Assignment: Which lines below contain the string "machine", with case counting? Identify each of them and copy it out in full.

Data supplied: Begin

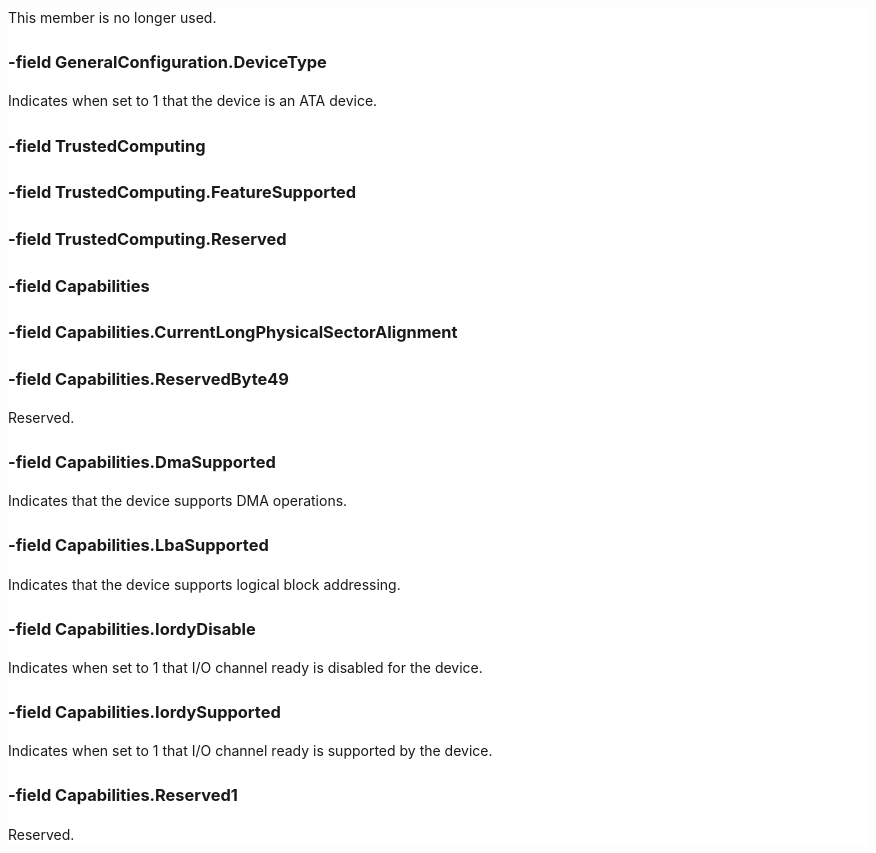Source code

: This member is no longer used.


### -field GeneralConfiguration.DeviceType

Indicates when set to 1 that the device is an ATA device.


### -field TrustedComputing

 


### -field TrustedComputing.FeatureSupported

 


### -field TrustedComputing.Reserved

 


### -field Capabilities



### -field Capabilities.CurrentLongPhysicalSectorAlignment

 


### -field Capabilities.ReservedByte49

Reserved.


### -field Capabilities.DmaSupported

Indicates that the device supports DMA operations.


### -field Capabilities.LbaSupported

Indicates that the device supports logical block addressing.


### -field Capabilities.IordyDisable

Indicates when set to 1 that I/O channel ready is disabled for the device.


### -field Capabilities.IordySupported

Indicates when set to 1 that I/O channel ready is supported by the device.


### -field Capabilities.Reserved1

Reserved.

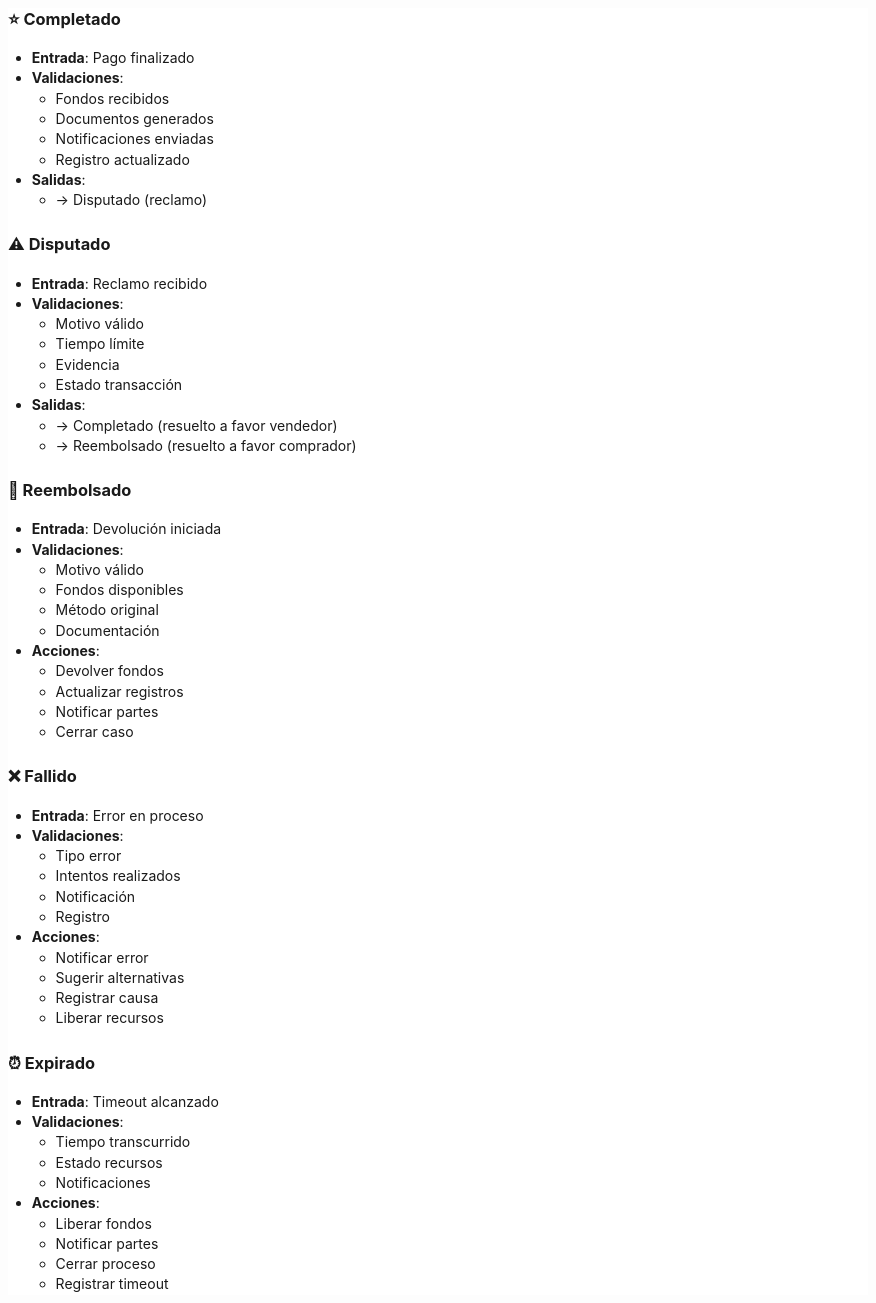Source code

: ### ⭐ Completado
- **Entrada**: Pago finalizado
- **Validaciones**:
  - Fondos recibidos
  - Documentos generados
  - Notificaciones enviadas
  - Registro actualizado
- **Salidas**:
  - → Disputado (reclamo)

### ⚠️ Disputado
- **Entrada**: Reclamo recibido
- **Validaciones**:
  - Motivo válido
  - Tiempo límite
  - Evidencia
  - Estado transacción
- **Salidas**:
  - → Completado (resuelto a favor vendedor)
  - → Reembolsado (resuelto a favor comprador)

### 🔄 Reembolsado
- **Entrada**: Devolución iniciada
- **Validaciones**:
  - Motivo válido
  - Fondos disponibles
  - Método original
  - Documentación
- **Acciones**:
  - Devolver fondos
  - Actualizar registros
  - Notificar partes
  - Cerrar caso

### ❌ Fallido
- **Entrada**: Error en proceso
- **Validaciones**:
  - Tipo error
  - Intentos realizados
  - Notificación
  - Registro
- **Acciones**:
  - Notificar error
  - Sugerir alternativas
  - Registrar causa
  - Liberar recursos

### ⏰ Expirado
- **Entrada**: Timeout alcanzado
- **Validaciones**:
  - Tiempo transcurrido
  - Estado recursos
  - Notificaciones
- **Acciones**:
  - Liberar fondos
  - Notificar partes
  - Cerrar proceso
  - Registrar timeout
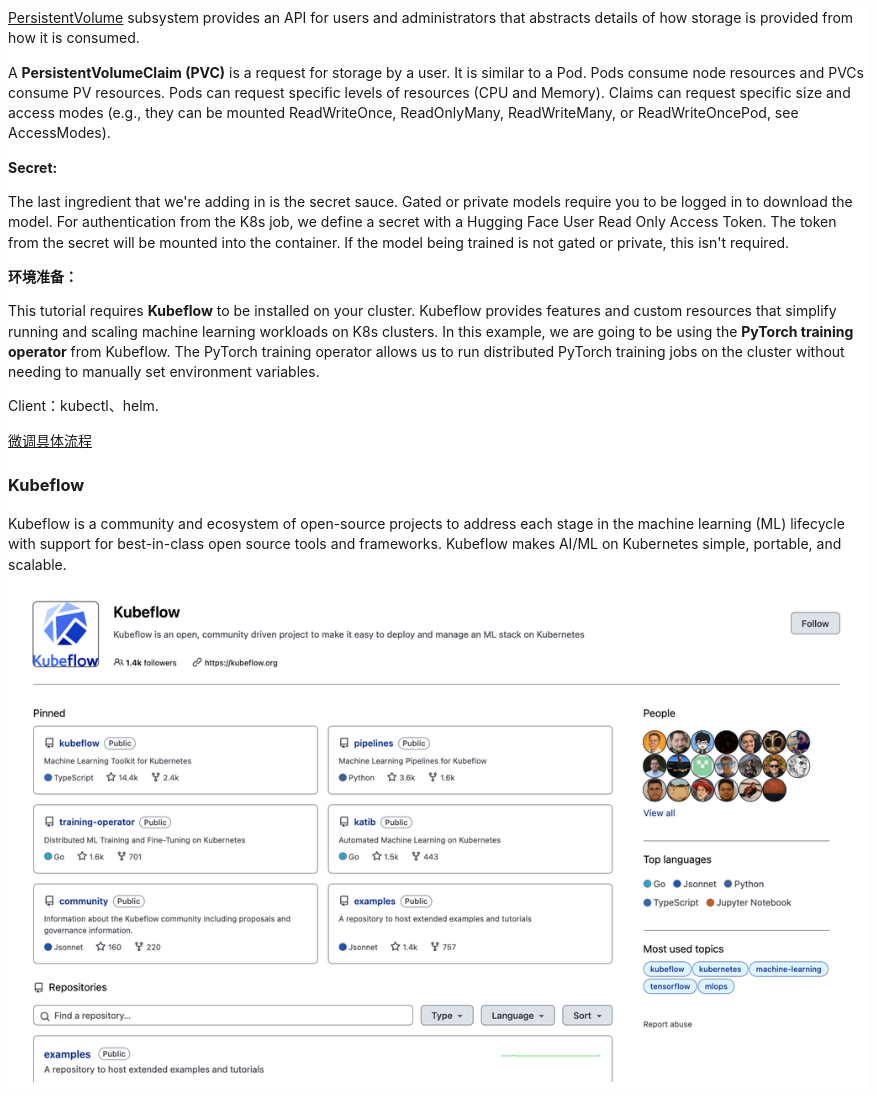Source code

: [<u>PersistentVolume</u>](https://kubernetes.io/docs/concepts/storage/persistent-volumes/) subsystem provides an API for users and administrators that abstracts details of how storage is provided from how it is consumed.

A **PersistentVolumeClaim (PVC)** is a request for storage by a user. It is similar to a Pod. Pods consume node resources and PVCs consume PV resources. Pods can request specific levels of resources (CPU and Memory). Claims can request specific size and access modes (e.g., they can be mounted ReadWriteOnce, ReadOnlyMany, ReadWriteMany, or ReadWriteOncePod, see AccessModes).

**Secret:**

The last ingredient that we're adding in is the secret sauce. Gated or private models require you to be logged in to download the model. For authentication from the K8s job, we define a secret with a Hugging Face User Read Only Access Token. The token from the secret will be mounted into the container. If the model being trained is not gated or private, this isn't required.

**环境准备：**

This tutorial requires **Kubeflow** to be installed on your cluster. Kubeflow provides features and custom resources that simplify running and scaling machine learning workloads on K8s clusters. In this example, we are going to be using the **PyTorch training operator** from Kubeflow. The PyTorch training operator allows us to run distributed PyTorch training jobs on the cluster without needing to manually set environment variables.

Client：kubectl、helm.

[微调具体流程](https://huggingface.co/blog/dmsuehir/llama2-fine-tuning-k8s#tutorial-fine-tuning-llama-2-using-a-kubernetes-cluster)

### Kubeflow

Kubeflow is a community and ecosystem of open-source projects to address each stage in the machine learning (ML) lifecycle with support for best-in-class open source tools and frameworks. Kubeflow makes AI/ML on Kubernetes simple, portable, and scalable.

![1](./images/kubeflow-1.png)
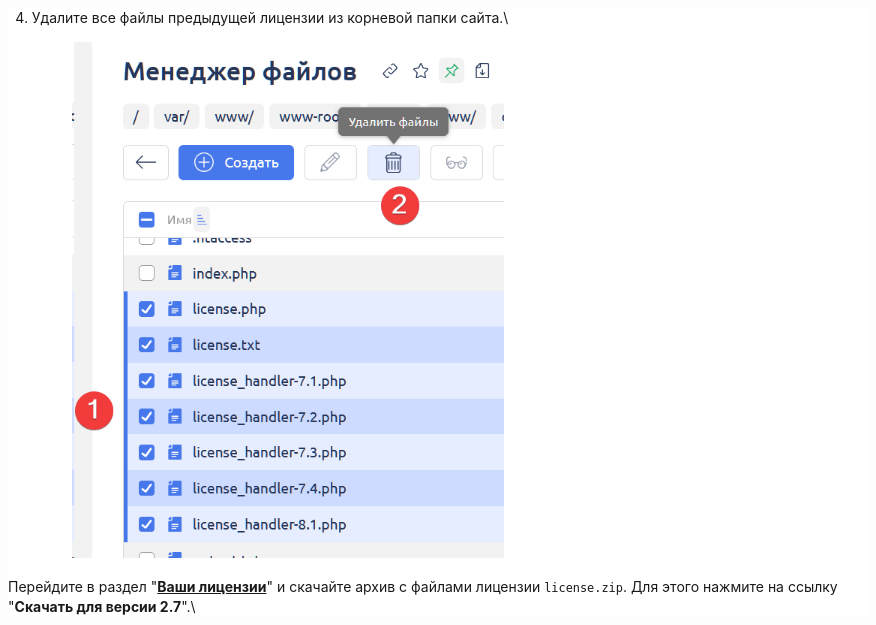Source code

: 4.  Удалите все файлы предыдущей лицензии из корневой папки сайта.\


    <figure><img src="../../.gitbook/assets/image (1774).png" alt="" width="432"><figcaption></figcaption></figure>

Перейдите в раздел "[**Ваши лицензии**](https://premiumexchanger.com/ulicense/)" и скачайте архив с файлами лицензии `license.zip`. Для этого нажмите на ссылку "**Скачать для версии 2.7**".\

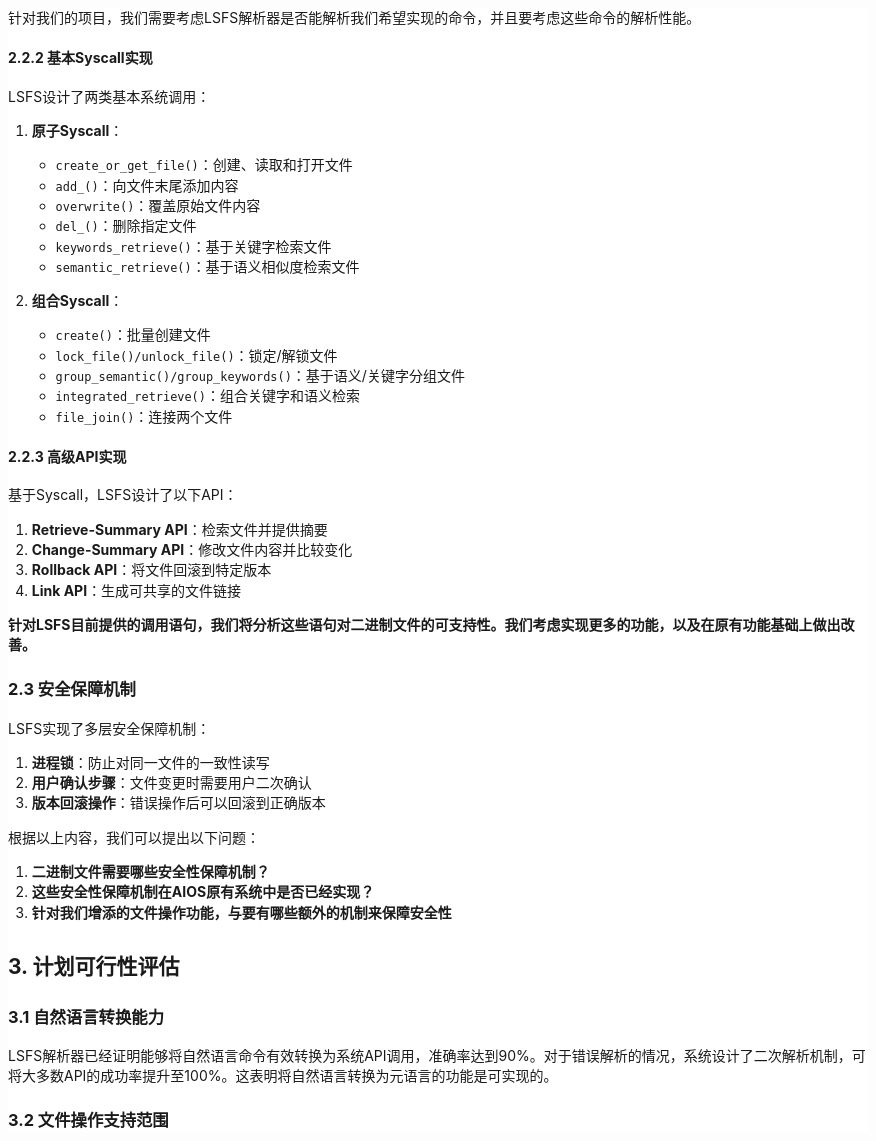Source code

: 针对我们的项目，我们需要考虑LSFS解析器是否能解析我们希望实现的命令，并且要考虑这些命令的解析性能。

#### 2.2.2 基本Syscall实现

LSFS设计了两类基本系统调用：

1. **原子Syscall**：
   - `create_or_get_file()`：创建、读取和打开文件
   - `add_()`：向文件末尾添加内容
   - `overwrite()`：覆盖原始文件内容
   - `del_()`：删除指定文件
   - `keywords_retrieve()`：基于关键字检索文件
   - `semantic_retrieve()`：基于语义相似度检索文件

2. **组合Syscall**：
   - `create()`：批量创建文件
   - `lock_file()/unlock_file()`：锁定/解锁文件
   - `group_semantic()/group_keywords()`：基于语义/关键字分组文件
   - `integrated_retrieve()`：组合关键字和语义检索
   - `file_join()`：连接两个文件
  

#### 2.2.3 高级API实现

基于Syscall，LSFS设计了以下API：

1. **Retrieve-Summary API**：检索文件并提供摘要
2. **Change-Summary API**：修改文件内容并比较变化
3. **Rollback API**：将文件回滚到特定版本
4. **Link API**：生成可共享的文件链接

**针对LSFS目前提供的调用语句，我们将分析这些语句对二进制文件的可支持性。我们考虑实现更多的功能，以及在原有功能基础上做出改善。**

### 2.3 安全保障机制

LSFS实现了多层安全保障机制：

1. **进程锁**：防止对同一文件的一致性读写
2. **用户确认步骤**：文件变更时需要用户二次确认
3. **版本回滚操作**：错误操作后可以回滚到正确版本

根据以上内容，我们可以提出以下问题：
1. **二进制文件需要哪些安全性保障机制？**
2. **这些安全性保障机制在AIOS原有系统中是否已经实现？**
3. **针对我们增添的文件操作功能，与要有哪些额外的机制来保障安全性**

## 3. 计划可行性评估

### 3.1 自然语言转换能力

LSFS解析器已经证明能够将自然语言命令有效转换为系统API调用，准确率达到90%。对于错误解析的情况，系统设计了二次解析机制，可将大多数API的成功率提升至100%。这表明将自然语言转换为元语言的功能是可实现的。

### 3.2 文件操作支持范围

Data supplied: End

Output of the task:
This tutorial requires **Kubeflow** to be installed on your cluster. Kubeflow provides features and custom resources that simplify running and scaling machine learning workloads on K8s clusters. In this example, we are going to be using the **PyTorch training operator** from Kubeflow. The PyTorch training operator allows us to run distributed PyTorch training jobs on the cluster without needing to manually set environment variables.
Kubeflow is a community and ecosystem of open-source projects to address each stage in the machine learning (ML) lifecycle with support for best-in-class open source tools and frameworks. Kubeflow makes AI/ML on Kubernetes simple, portable, and scalable.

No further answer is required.